Rational design of thermally reprocessable microphase-separated ionomer with creep resistance and recoverability

Designing reprocessable polymeric materials while maintaining long-term dimensional stability has been recognized as a critical challenge in sustainable materials development. Ion-containing polymers, especially the ones with low charge densities, i.e., ionomers, demonstrate improved toughness due to physical crosslinks of ionic clusters. However, at elevated temperatures, ionic associations become more transient, leading to softening and even terminal flow. In this talk, we will demonstrate that when ionic monomers are confined into a block, diblock ionomers retain elasticity over a wide temperature range, resist creep, and exhibit greater than 90% recovery after five creep-recovery cycles.

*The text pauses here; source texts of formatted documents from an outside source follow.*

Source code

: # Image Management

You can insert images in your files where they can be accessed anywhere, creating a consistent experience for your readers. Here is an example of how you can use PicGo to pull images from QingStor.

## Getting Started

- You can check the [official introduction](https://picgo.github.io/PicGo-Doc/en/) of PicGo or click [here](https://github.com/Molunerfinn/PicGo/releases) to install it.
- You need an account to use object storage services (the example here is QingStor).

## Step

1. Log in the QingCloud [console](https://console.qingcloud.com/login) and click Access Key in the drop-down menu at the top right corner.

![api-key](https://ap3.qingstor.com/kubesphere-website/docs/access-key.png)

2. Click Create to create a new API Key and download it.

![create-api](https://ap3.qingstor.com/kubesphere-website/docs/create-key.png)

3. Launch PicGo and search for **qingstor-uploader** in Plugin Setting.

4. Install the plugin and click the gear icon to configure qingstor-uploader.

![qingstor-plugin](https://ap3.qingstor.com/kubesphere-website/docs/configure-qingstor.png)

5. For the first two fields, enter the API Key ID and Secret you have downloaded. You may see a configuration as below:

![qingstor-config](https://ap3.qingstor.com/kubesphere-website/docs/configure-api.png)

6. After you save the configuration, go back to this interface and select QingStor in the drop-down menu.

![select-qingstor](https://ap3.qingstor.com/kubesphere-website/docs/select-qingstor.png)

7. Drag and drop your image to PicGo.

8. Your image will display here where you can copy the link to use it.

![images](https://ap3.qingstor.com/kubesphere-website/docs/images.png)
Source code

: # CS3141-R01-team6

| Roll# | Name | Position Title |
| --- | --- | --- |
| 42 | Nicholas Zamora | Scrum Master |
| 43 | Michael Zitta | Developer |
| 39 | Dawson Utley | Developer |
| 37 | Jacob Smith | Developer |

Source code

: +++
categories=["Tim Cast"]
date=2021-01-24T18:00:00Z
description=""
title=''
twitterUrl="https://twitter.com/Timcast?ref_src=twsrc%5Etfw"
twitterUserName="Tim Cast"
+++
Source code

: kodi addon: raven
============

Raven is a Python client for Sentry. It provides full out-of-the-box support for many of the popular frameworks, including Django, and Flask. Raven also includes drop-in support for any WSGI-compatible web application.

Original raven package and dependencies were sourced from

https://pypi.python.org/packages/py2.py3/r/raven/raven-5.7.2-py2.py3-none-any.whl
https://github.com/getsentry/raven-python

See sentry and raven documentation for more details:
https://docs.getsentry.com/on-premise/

Unlike statistical ionomers with 1-3 nm ionic cluster formation, diblock ionomers self-assemble into a highly ordered inverse hexagonal (iHEX) structure with large interdomain spacing (> 30 nm). The glassy ionic domain acts as a rigid scaffold, significantly slowing interdomain diffusion, while the soft, rubbery neutral domain provides flexibility within the cylinders and enables reprocessability. The diblock ionomer is compression moldable at 80 °C while maintaining good mechanical integrity. By tuning the ion distribution, we convert a thermoplastic-like ionomer into a reprocessable elastomer, outperforming conventional thermoplastic elastomers and providing design guidelines for dynamic polymers with mechanical robustness, recoverability, and sustainability.